The annual United Nations General Assembly returns next week to New York City after being absent last year due to the coronavirus pandemic, bringing back with it a major security operation and an East Side traffic nightmare, city officials said Friday.
Some low-level diplomatic meetings have already been under way at the UN in preparation for the arrival of world leaders beginning Monday.
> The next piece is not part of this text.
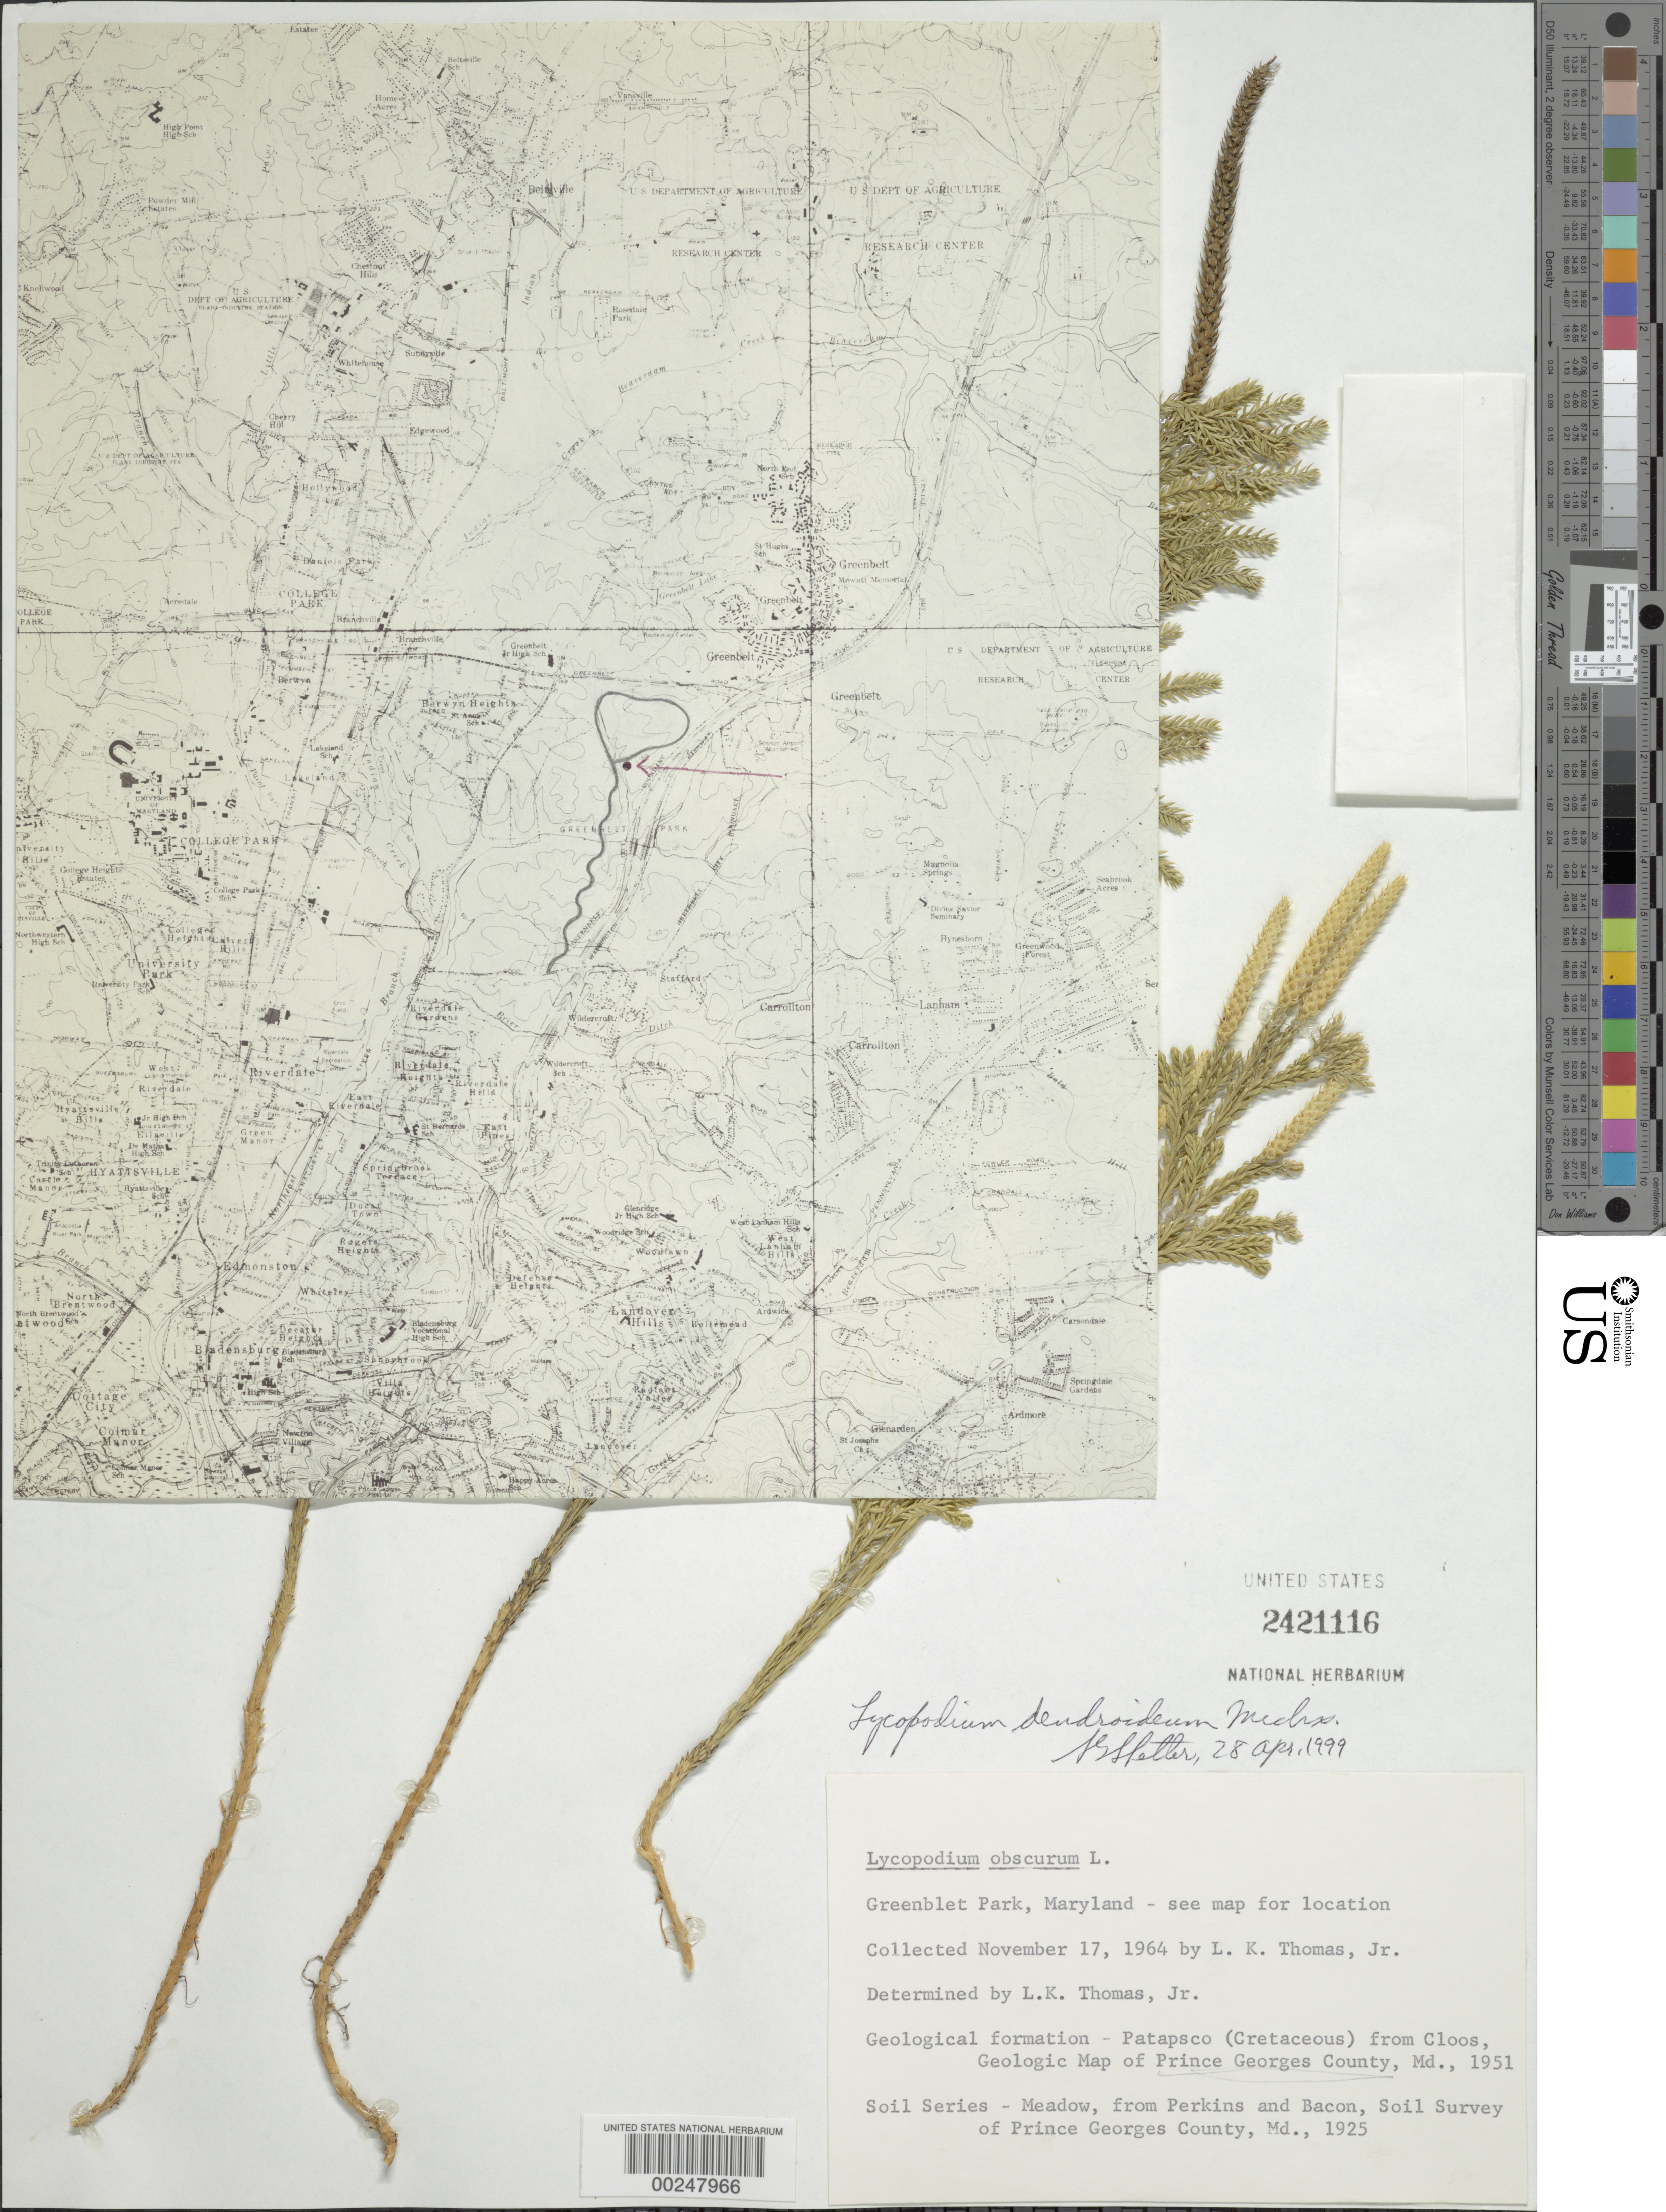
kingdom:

President Joe Biden is expected to address the General Assembly on Tuesday.
The NYPD will have its usual layered approach to security in place to help guard the leaders and foreign ministers from 132 nations, a number that is less than past meetings in which up to 200 countries attended.
In addition to city police, officials from the U.S. Secret Service, the lead agency handling security, and the diplomatic security service of the U.S. State Department will be involved.
"We know there are no credible specific threats, we have said that a number of times," said NYPD Deputy Commissioner John Miller at a news briefing on security preparations. "We are always going into [meetings] with a layered approach that there will be unknown threats, due to the international symbolism of the event, the amount of media coverage and the attention around it."
Miller noted that diplomatic officials from Afghanistan, either the government in exile or the new Taliban regime, will not be present. "There is no seat for them at the United Nations, given their current status," Miller said of the Taliban.
Miller, who overseas NYPD intelligence and media operations, said with dozens of world leaders attending, some are considered "high" [security] threats, some of whom will be the object of over 30 protests already on police radar.
"Putting that all together, you will see a lot of security, you will see a lot of motorcades, you are going to see a lot of street closures."
There is going to be a lot of traffic as well, with street closures planned for a several block area around the UN headquarters.
"Starting, Monday, September 20, from 6 a.m. to 7 p.m. there will be multiple street closures and checkpoints around the UN area," said NYPD Chief of Transportation Kim Royster of an area that will encompass First Avenue to Fifth Avenue.
"We are asking the public, if you have to be in that area to take alternate routes of traffic," said Royster, adding that deliveries in the area should be scheduled if possible outside the traffic closure period.